3. A brief written description of how your script works
4. A description of the output files and an explanation of their contents.
5. A description of any problems you’ve identified in the script ,with suggestions of how these could be overcome. See FAQ below for more information.
FAQ
1. What if my variant is in a gene, but not within a coding region (e.g., the variant is in an intron or UTR)?
a. For the purposes of this assessment, I am only asking you to consider whether or not a variant is in a coding (CDS) region. There is no requirement to report a transcript id for variants that are in UTR or intron regions.

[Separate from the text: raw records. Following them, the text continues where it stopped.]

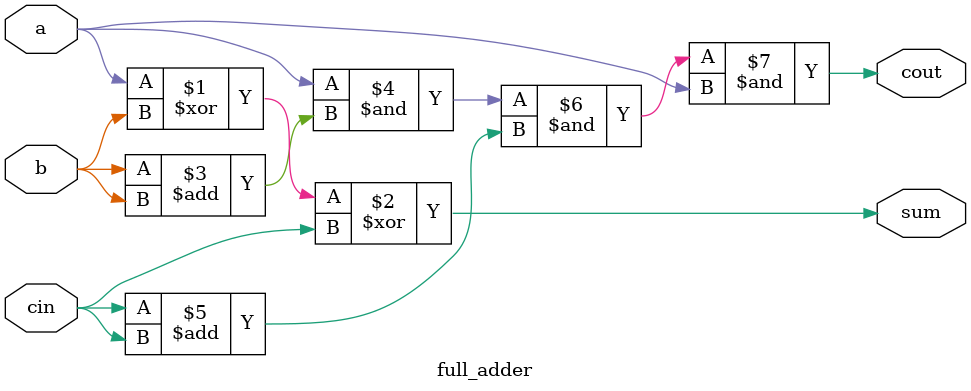
<source format=sv>
`timescale 10ns / 1ns

module carry_select_adder(input [15:0] a,b,
			  input cin,
			  output reg [15:0] sum,
			  output cout
			  );


wire [2:0] c;

ripple_carry_4_bit rca1(
			.a(a[3:0]),
			.b(b[3:0]),
			.cin(cin),
			.sum(sum[3:0]),
			.cout(c[0])
			);

carry_select_adder_4bit_slice csa_slice1(
					.a(a[7:4]),
					.b(b[7:4]),
					.cin(c[0]),
					.sum(sum[7:4]),
					.cout(c[1])
					);

carry_select_adder_4bit_slice csa_slice2(
					.a(a[11:8]),
					.b(b[11:8]),
					.cin(c[1]),
					.sum(sum[11:8]), 
					.cout(c[2])
					);

carry_select_adder_4bit_slice csa_slice3(
					.a(a[15:12]),
					.b(b[15:12]),
					.cin(c[2]),
					.sum(sum[15:12]),
					.cout(cout)
					);
endmodule


module carry_select_adder_4bit_slice(input [3:0] a,b,
 				     input cin,
				     output [3:0] sum,
				     output cout
				     );

wire [3:0] s0,s1;
wire c0,c1;

ripple_carry_4_bit rca1(
			.a(a[3:0]),
			.b(b[3:0]),
			.cin(1'b0),
			.sum(s0[3:0]),
			.cout(c0)
			);

ripple_carry_4_bit rca2(
			.a(a[3:0]),
			.b(b[3:0]),
			.cin(1'b1),
			.sum(s1[3:0]),
			.cout(c1)
			);

mux2X1 #(4) ms0(
		.in0(s0[3:0]),
		.in1(s1[3:0]),
		.sel(cin),
		.out(sum[3:0])
		);

mux2X1 #(1) mc0(
		.in0(c0),
		.in1(c1),
		.sel(cin),
		.out(cout)
		);
endmodule



module mux2X1 #(parameter width = 16)( input [width-1:0] in0,in1,
				       				   input sel,
				                       output [width-1:0] out
				     				 );


assign out=sel?in1:in0;

endmodule



module ripple_carry_4_bit(input [3:0] a,b,
			  input cin,
			  output [3:0] sum,
			  output cout
			  );


wire c1,c2,c3;

full_adder fa0(
.a(a[0]),
.b(b[0]),
.cin(cin),
.sum(sum[0]),
.cout(c1));

full_adder fa1(
.a(a[1]),
.b(b[1]),
.cin(c1),
.sum(sum[1]),
.cout(c2));

full_adder fa2(
.a(a[2]),
.b(b[2]),
.cin(c2),
.sum(sum[2]),
.cout(c3));

full_adder fa3(
.a(a[3]),
.b(b[3]),
.cin(c3),
.sum(sum[3]),
.cout(cout));
endmodule



module full_adder(input a,b,cin,
		  output reg sum, cout
		 );

assign sum = a^b^cin;
assign cout = a&b + b&cin + cin&a;

endmodule


// module mux2X1(input in0,in1,
// 	      input sel,
// 	      output out
// 	      );

// assign out=sel?in1:in0;

//endmodule

</source>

2. What if my variant is in a CDS that is used by more than one transcript?
a. In this case, you should write one row in your table for each transcript.
3. In the report, what do you mean by “a description of any known problems”?
a. This is an opportunity for you to discuss any aspects of your code that you were not able to implement to your satisfaction. Aspects to discuss include:
i. What was the behaviour you were trying to achieve?
ii. What is the behaviour you actually implemented?
iii. What would you do differently to achieve your original aim given more time?
4. How long should my script be?
a. There is no minimum or maximum length for your script. For guidance, you should be able to implement the required features in 100-200 lines of code. If you are writing much more than that, you should re-consider your approach.